▶ **TAREFA**:
Reescreva tudo desde a linha que contém "common name: Blue-black grassquit" até a linha que contém "genus: Heracleum", ambas inclusive, trocando "scientific name" por "binomial name" e mantendo o restante inalterado.

Algumas linhas:
..........
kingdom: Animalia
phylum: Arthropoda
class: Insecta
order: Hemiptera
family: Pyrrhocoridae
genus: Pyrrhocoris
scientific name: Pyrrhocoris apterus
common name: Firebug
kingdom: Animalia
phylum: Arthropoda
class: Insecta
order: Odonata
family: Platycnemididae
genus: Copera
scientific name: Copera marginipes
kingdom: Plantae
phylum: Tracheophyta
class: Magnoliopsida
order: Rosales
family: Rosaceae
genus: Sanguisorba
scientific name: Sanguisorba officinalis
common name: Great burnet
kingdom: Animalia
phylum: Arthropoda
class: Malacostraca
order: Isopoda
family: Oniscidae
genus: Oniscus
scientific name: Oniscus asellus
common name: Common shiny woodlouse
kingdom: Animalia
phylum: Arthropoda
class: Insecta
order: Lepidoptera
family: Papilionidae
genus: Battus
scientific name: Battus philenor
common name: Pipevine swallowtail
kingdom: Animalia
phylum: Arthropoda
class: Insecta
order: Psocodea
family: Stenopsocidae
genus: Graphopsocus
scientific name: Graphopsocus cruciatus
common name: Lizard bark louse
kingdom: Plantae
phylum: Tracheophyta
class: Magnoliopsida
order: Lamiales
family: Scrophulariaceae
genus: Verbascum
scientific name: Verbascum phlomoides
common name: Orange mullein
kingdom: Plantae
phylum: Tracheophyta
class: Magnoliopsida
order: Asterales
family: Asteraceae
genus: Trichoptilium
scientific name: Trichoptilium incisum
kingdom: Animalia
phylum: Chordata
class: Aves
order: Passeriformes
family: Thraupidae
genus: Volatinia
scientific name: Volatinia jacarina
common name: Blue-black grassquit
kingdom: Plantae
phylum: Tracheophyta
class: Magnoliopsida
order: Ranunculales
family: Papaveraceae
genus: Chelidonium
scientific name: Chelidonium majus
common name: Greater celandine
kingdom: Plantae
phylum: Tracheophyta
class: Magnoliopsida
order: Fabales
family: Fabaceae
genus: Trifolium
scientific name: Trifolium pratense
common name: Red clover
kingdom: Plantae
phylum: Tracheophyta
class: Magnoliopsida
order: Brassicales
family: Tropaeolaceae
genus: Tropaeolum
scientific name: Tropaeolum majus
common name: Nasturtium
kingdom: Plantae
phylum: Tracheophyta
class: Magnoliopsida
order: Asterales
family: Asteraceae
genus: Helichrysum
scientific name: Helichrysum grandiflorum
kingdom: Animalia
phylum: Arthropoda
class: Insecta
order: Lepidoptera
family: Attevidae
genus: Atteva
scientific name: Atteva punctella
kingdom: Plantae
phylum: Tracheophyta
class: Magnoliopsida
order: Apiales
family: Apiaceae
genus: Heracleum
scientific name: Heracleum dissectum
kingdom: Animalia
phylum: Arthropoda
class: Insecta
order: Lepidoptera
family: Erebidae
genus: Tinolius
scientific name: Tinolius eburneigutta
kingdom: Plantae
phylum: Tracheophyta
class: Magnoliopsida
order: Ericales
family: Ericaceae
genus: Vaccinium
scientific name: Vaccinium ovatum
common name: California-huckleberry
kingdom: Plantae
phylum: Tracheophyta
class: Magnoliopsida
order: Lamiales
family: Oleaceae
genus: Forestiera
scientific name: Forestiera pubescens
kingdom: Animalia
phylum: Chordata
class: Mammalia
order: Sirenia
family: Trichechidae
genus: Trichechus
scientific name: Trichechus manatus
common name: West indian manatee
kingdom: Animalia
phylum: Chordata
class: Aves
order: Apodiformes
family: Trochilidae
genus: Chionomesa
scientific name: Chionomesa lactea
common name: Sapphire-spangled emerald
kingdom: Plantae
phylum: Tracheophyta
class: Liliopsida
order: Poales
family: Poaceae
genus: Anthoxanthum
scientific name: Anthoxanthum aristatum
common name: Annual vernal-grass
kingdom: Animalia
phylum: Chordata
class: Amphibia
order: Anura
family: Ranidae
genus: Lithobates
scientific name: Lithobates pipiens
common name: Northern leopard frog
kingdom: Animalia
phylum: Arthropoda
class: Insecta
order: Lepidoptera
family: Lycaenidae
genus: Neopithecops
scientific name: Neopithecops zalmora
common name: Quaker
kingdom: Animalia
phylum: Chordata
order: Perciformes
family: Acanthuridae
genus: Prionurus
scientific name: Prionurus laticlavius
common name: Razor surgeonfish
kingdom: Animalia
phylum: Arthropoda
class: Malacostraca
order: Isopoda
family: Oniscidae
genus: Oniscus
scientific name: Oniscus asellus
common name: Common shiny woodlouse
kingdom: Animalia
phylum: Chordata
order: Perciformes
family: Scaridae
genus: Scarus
..........
▶ **RESPOSTA**:
common name: Blue-black grassquit
kingdom: Plantae
phylum: Tracheophyta
class: Magnoliopsida
order: Ranunculales
family: Papaveraceae
genus: Chelidonium
binomial name: Chelidonium majus
common name: Greater celandine
kingdom: Plantae
phylum: Tracheophyta
class: Magnoliopsida
order: Fabales
family: Fabaceae
genus: Trifolium
binomial name: Trifolium pratense
common name: Red clover
kingdom: Plantae
phylum: Tracheophyta
class: Magnoliopsida
order: Brassicales
family: Tropaeolaceae
genus: Tropaeolum
binomial name: Tropaeolum majus
common name: Nasturtium
kingdom: Plantae
phylum: Tracheophyta
class: Magnoliopsida
order: Asterales
family: Asteraceae
genus: Helichrysum
binomial name: Helichrysum grandiflorum
kingdom: Animalia
phylum: Arthropoda
class: Insecta
order: Lepidoptera
family: Attevidae
genus: Atteva
binomial name: Atteva punctella
kingdom: Plantae
phylum: Tracheophyta
class: Magnoliopsida
order: Apiales
family: Apiaceae
genus: Heracleum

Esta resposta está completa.